▸ Job
Copy out all of the data that follows, exactly as it appears.

▸ Extracted page text data
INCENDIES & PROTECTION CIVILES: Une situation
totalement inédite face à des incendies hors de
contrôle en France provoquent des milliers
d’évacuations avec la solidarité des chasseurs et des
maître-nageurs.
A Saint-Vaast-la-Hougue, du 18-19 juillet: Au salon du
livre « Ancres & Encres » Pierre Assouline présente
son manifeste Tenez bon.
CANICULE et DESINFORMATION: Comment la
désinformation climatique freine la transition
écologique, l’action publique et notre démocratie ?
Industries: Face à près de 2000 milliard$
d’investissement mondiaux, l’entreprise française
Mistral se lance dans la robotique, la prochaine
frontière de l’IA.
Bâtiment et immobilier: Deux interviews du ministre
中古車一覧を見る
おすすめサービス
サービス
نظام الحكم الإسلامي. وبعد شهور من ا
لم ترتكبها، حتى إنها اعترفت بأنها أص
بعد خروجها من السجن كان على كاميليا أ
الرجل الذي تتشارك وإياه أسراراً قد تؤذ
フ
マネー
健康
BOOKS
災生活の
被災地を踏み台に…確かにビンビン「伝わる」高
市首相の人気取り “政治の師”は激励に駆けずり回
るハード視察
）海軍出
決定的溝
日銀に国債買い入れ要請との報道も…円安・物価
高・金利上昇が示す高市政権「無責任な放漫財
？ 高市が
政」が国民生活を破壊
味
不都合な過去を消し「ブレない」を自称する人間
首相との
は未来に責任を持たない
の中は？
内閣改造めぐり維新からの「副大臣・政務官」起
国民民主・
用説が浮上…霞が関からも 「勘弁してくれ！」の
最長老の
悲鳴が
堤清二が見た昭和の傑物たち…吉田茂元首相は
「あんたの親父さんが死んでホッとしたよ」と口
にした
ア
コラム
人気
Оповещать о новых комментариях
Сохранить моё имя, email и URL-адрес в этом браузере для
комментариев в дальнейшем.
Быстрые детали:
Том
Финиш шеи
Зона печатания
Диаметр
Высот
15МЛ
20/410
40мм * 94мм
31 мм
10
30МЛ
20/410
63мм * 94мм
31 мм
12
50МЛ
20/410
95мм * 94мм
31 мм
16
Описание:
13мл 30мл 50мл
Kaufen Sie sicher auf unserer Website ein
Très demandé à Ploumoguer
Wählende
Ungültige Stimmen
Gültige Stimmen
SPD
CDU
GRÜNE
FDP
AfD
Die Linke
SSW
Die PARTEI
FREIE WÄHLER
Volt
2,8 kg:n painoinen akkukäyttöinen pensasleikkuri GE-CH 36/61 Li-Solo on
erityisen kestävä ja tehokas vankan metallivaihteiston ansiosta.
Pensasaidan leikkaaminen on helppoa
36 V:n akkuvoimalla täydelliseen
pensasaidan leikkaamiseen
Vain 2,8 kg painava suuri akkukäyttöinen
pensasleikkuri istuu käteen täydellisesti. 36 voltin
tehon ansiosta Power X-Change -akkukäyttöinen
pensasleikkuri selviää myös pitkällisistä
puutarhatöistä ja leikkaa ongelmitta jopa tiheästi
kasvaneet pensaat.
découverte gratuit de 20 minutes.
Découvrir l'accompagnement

▸ Your solution
INCENDIES & PROTECTION CIVILES: Une situation
totalement inédite face à des incendies hors de
contrôle en France provoquent des milliers
d’évacuations avec la solidarité des chasseurs et des
maître-nageurs.
A Saint-Vaast-la-Hougue, du 18-19 juillet: Au salon du
livre « Ancres & Encres » Pierre Assouline présente
son manifeste Tenez bon.
CANICULE et DESINFORMATION: Comment la
désinformation climatique freine la transition
écologique, l’action publique et notre démocratie ?
Industries: Face à près de 2000 milliard$
d’investissement mondiaux, l’entreprise française
Mistral se lance dans la robotique, la prochaine
frontière de l’IA.
Bâtiment et immobilier: Deux interviews du ministre
中古車一覧を見る
おすすめサービス
サービス
نظام الحكم الإسلامي. وبعد شهور من ا
لم ترتكبها، حتى إنها اعترفت بأنها أص
بعد خروجها من السجن كان على كاميليا أ
الرجل الذي تتشارك وإياه أسراراً قد تؤذ
フ
マネー
健康
BOOKS
災生活の
被災地を踏み台に…確かにビンビン「伝わる」高
市首相の人気取り “政治の師”は激励に駆けずり回
るハード視察
）海軍出
決定的溝
日銀に国債買い入れ要請との報道も…円安・物価
高・金利上昇が示す高市政権「無責任な放漫財
？ 高市が
政」が国民生活を破壊
味
不都合な過去を消し「ブレない」を自称する人間
首相との
は未来に責任を持たない
の中は？
内閣改造めぐり維新からの「副大臣・政務官」起
国民民主・
用説が浮上…霞が関からも 「勘弁してくれ！」の
最長老の
悲鳴が
堤清二が見た昭和の傑物たち…吉田茂元首相は
「あんたの親父さんが死んでホッとしたよ」と口
にした
ア
コラム
人気
Оповещать о новых комментариях
Сохранить моё имя, email и URL-адрес в этом браузере для
комментариев в дальнейшем.
Быстрые детали:
Том
Финиш шеи
Зона печатания
Диаметр
Высот
15МЛ
20/410
40мм * 94мм
31 мм
10
30МЛ
20/410
63мм * 94мм
31 мм
12
50МЛ
20/410
95мм * 94мм
31 мм
16
Описание:
13мл 30мл 50мл
Kaufen Sie sicher auf unserer Website ein
Très demandé à Ploumoguer
Wählende
Ungültige Stimmen
Gültige Stimmen
SPD
CDU
GRÜNE
FDP
AfD
Die Linke
SSW
Die PARTEI
FREIE WÄHLER
Volt
2,8 kg:n painoinen akkukäyttöinen pensasleikkuri GE-CH 36/61 Li-Solo on
erityisen kestävä ja tehokas vankan metallivaihteiston ansiosta.
Pensasaidan leikkaaminen on helppoa
36 V:n akkuvoimalla täydelliseen
pensasaidan leikkaamiseen
Vain 2,8 kg painava suuri akkukäyttöinen
pensasleikkuri istuu käteen täydellisesti. 36 voltin
tehon ansiosta Power X-Change -akkukäyttöinen
pensasleikkuri selviää myös pitkällisistä
puutarhatöistä ja leikkaa ongelmitta jopa tiheästi
kasvaneet pensaat.
découverte gratuit de 20 minutes.
Découvrir l'accompagnement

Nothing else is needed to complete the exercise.